Tarea escrita 1 =
Cuenta las líneas de las filas que contienen la palabra "Sviluppare", teniendo en cuenta mayúsculas y minúsculas. Responde solo con el número.

Texto del ejercicio =
______
El chivatazo: ¿vuelven los autoritarismos?
Desde distintas instancias se induce a la práctica de un vicio moral vergonzante: la denuncia
En poco tiempo, algo más de medio año, este país se está pareciendo cada vez más a la lúgubre y miserable España de postguerra. Y no solo por la despiadada crisis económica, sino por el funesto paisaje ideológico y moral que estos señores que nos gobiernan están reinstaurando. Los remedios a la crisis han revelado ya su perversidad ideológica al cebarse descaradamente en los sectores más desfavorecidos y débiles del país (ancianos, enfermos crónicos, enseñanza, sanidad, cultura, subsidios de desempleo) sin despeinar los tupés de clases más adineradas ni tocar las SICAVS. Pero, al margen de tales impías medidas, las reformas morales que algunas administraciones institucionales están impulsando son dignas de los tiempos franquistas dejándose llevar por un afán implacable para inducir a la población a la práctica de un vicio moral realmente vergonzante: la denuncia.
______
Tarea escrita 2 =
En el texto sobre la denuncia, enumera todos los sectores que aparecen entre paréntesis como los más desfavorecidos y débiles del país.
______
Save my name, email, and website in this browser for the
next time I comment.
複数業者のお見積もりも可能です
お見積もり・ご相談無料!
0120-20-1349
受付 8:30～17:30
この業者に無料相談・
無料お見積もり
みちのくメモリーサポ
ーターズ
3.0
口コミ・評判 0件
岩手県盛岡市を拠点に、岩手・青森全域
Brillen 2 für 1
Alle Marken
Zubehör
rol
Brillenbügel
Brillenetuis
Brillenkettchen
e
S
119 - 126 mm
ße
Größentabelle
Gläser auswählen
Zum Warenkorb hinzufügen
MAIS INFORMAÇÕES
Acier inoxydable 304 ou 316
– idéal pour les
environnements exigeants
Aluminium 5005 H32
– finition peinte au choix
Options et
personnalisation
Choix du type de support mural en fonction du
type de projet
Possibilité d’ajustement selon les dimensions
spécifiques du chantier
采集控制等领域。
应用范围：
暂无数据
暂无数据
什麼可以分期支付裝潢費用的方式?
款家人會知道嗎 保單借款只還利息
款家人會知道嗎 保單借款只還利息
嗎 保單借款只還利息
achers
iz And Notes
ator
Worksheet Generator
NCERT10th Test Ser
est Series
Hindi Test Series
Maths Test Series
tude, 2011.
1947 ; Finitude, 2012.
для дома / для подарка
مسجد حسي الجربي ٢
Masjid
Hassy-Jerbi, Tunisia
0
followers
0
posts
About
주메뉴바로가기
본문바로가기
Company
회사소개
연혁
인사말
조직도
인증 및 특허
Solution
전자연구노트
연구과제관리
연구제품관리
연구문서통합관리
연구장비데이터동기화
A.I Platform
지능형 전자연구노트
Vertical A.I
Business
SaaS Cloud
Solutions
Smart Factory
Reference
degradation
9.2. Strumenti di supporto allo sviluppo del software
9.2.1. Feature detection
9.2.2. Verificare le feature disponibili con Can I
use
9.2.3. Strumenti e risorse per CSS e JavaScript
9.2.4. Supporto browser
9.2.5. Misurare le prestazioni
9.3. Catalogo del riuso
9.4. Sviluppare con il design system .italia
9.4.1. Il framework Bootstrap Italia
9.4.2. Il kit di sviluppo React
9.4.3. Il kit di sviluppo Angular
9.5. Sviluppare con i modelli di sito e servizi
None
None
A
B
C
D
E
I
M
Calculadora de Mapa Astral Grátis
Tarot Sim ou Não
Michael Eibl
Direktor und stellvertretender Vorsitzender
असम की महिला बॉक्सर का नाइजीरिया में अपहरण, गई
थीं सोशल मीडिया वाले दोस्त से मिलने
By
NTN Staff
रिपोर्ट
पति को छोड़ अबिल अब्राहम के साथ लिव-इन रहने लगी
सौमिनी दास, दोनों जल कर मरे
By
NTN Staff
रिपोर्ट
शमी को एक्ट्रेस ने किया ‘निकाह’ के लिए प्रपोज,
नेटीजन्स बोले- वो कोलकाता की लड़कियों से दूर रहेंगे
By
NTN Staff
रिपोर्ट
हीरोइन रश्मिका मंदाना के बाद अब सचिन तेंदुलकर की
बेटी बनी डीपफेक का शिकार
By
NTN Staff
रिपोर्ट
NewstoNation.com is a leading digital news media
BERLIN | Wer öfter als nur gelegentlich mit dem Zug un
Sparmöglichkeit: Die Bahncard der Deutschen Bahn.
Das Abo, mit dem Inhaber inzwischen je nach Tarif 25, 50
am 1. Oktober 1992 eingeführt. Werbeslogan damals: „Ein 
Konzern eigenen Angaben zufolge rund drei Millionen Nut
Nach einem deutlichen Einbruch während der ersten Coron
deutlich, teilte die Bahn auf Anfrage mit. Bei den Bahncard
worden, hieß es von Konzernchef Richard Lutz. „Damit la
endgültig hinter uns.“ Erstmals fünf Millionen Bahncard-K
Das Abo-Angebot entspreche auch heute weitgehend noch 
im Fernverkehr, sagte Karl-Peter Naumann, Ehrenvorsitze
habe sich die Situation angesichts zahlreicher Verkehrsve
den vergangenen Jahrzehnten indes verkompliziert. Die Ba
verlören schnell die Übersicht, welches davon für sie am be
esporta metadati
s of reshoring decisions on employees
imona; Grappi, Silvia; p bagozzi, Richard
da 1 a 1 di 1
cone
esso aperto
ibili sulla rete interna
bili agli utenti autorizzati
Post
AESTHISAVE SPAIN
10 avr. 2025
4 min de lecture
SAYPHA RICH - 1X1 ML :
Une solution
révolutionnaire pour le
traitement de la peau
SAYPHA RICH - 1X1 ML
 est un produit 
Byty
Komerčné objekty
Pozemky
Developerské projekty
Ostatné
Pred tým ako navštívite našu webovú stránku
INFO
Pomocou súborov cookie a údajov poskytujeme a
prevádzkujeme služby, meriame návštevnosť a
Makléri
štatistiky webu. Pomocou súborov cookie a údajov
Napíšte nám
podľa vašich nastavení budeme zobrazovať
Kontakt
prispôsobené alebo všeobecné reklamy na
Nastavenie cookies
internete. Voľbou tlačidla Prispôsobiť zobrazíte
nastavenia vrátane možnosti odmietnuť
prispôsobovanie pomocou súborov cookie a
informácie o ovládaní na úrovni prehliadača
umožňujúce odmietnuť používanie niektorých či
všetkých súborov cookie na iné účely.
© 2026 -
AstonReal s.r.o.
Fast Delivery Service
______
Respuesta del ejercicio 1 =
2

Respuesta del ejercicio 2 =
Ancianos, enfermos crónicos, enseñanza, sanidad, cultura y subsidios de desempleo.